# So what's your early mood about the season?



## Dre (Jun 20, 2003)

I'm glad there was no implosion after the dissapointing end to the season...we once again look like a strong contender for the title. Is optimism renewed for you, and if so, is it as much as in past years?


----------



## Jet (Jul 1, 2005)

Well... This season hasn't started off the way I want it to, but then again, it is a fairly lengthy season, so there is still time to see those winning streaks that I want to see. Brandon Bass has been AMAZING! I'm glad ed started the Bass-Wagon, because he has been simply outstanding for this team. Devin has improved his jumper immensely, which is what we needed to see from him. Dirk has decreased his scoring, and that's not necessarily a bad thing. Jerry has gotten off to a rough start, I hope he can pull out of that really soon, and Jason has proved what he can contribute. Josh has gotten off to an excellent start this year, and I really hope he can reached a new dimension for his game. The End.


----------



## edwardcyh (Dec 13, 2005)

It looks and feels like preseason.

- Stack shouldn't be playing this many minutes. Moe should be using Stack's PT to hone his skills.
- Dirk is scared.
- JHo and JET are same ol' players. A little improvement from JHo would be nice.
- Devin makes more passes to the other team than his own teammates.
- Diop/Damp.... uhhh....

Now the positives:

- Brandon Bass
- Brandon Bass
- Brandon Bass.....


----------



## edwardcyh (Dec 13, 2005)

[EXPLORE THE MATERIAL]:
a) In the forum thread about the season, what does Jet say Devin has improved immensely?
b) Return everything in the forum thread about the season from "## Jet (Jul" down to "hone his skills.".
c) Take the forum thread about the season further from the point where it stops.

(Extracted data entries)

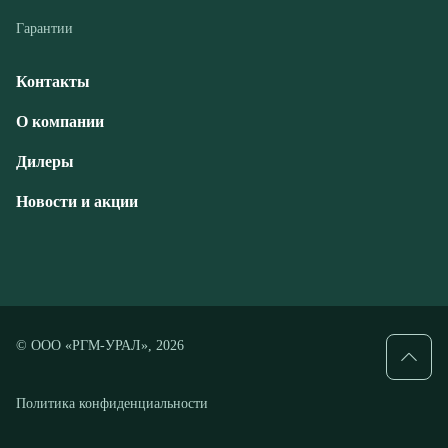
Дилеры
Новости и акции
© ООО «РГМ-УРАЛ», 2026
Политика конфиденциальности
Разработка — ALGUS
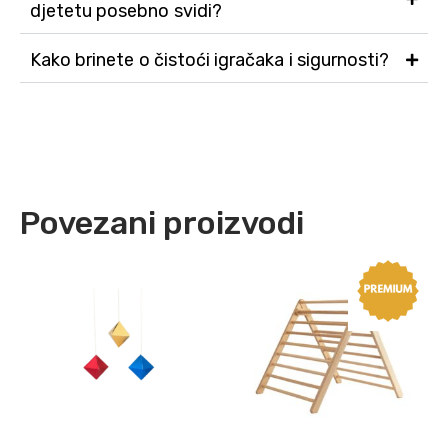
djetetu posebno svidi?
Kako brinete o čistoći igračaka i sigurnosti?
Povezani proizvodi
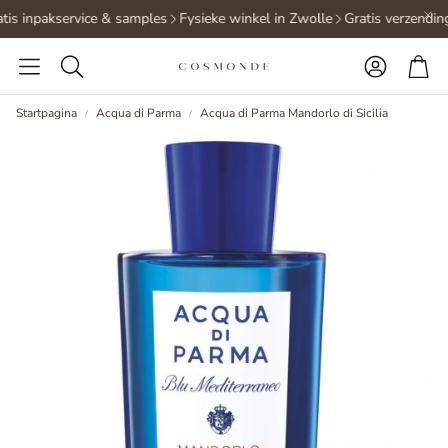
tis inpakservice & samples
Fysieke winkel in Zwolle
Gratis verzending
Accoun
Wi
Zoeken
Startpagina
Acqua di Parma
Acqua di Parma Mandorlo di Sicilia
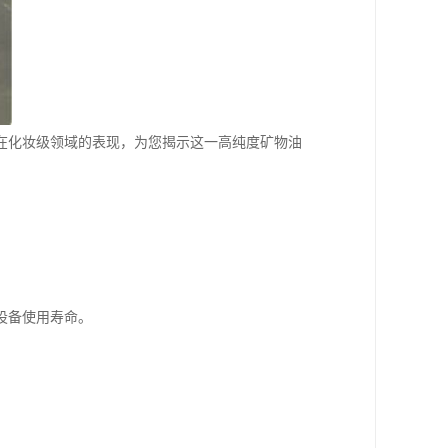
合在化妆级领域的表现，为您揭示这一高纯度矿物油
设备使用寿命。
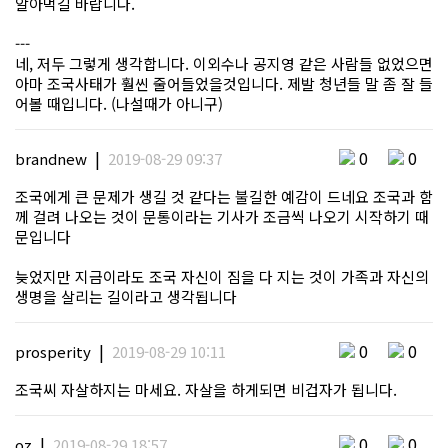
알아먹길 바랍니다.
---
네, 저두 그렇게 생각합니다. 이외수나 공지영 같은 사람들 없었으면
아마 조국사태가 훨씬 줄어들었을것입니다. 제발 청년들 말 좀 잘 들
어볼 때입니다. (나설때가 아니구)
|
0
0
brandnew
2019-08-29 09:37
조국에게 큰 문제가 생길 것 같다는 불길한 예감이 드네요 조국과 함
께 걸려 나오는 것이 문통이라는 기사가 조금씩 나오기 시작하기 때
문입니다
늦었지만 지금이라도 조국 자신이 짐을 다 지는 것이 가족과 자신의
생명을 살리는 길이라고 생각됩니다
|
0
0
prosperity
2019-08-29 10:11
조국씨 자살하지는 마세요. 자살을 하게되면 비겁자가 됩니다.
|
0
0
oz
2019-08-29 18:57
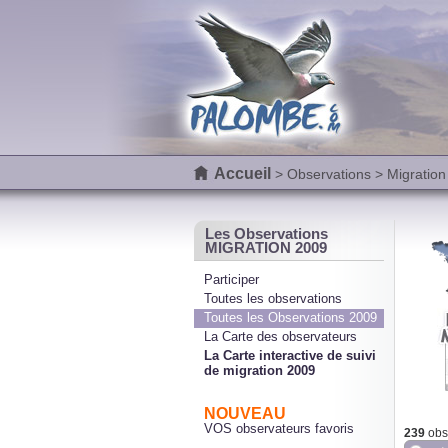
Accueil
>
Observations
> Migration
Les Observations
MIGRATION 2009
Participer
Toutes les observations
Toutes les Observations 2009
La Carte des observateurs
La Carte interactive de suivi
de migration 2009
NOUVEAU
VOS observateurs favoris
239
obse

[TASK RESPONSES]:
a) His jumper.

b)
## Jet (Jul 1, 2005)

Well... This season hasn't started off the way I want it to, but then again, it is a fairly lengthy season, so there is still time to see those winning streaks that I want to see. Brandon Bass has been AMAZING! I'm glad ed started the Bass-Wagon, because he has been simply outstanding for this team. Devin has improved his jumper immensely, which is what we needed to see from him. Dirk has decreased his scoring, and that's not necessarily a bad thing. Jerry has gotten off to a rough start, I hope he can pull out of that really soon, and Jason has proved what he can contribute. Josh has gotten off to an excellent start this year, and I really hope he can reached a new dimension for his game. The End.


----------



## edwardcyh (Dec 13, 2005)

It looks and feels like preseason.

- Stack shouldn't be playing this many minutes. Moe should be using Stack's PT to hone his skills.

c)
BTW, a thread like this shows you haven't been reading the rants around here....

:lol: :lol: :lol:


----------



## Jet (Jul 1, 2005)

Umm.. I like to think on the bright side.


But tonights loss pissed me off.


----------



## t1no (Jul 10, 2005)

edwardcyh said:


> BTW, a thread like this shows you haven't been reading the rants around here....
> 
> :lol: :lol: :lol:


:lol: rants where?


----------



## edwardcyh (Dec 13, 2005)

Jet said:


> tonights loss pissed me off.


ummm.... you mean Dirk's missed game winner for the 2nd time this season?


----------



## edwardcyh (Dec 13, 2005)

t1no said:


> :lol: rants where?


I meant... The Dallas forum is the best exhibit for blind homerism.


----------



## t1no (Jul 10, 2005)

edwardcyh said:


> ummm.... you mean Dirk's missed game winner for the 2nd time this season?


The miss, did that suprise you ed?


----------



## edwardcyh (Dec 13, 2005)

t1no said:


> The miss, did that suprise you ed?


I was shocked to the point that I called Phil Jackson and proposed a 14-to-1 trade for Kobe.

The conversation went:

me: Hey Phil.

Phil: Hey Ed.

me: I'll trade everyone not named Bass for Kobe.

Phil: Hell No! You gotta take Kwame off my hands...

me: If you want me to take that worthless POS, you'll have to take Avery Johnson too.

Phil: Deal!


This is how the 2007-2008 Mavericks Championship run started.


----------



## VeN (May 10, 2005)

hate to disappoint the homers here but getting kobe isnt the answer the mavs problems, i thought yall were tired of being a jump shooting team, but screaming for kobe?


----------



## croco (Feb 14, 2005)

Wait, when exactly did we look like contenders this season ? I am not impressed with the Mavs at all, sluggish and uninspired play and no consisteny during the course of 48 minutes.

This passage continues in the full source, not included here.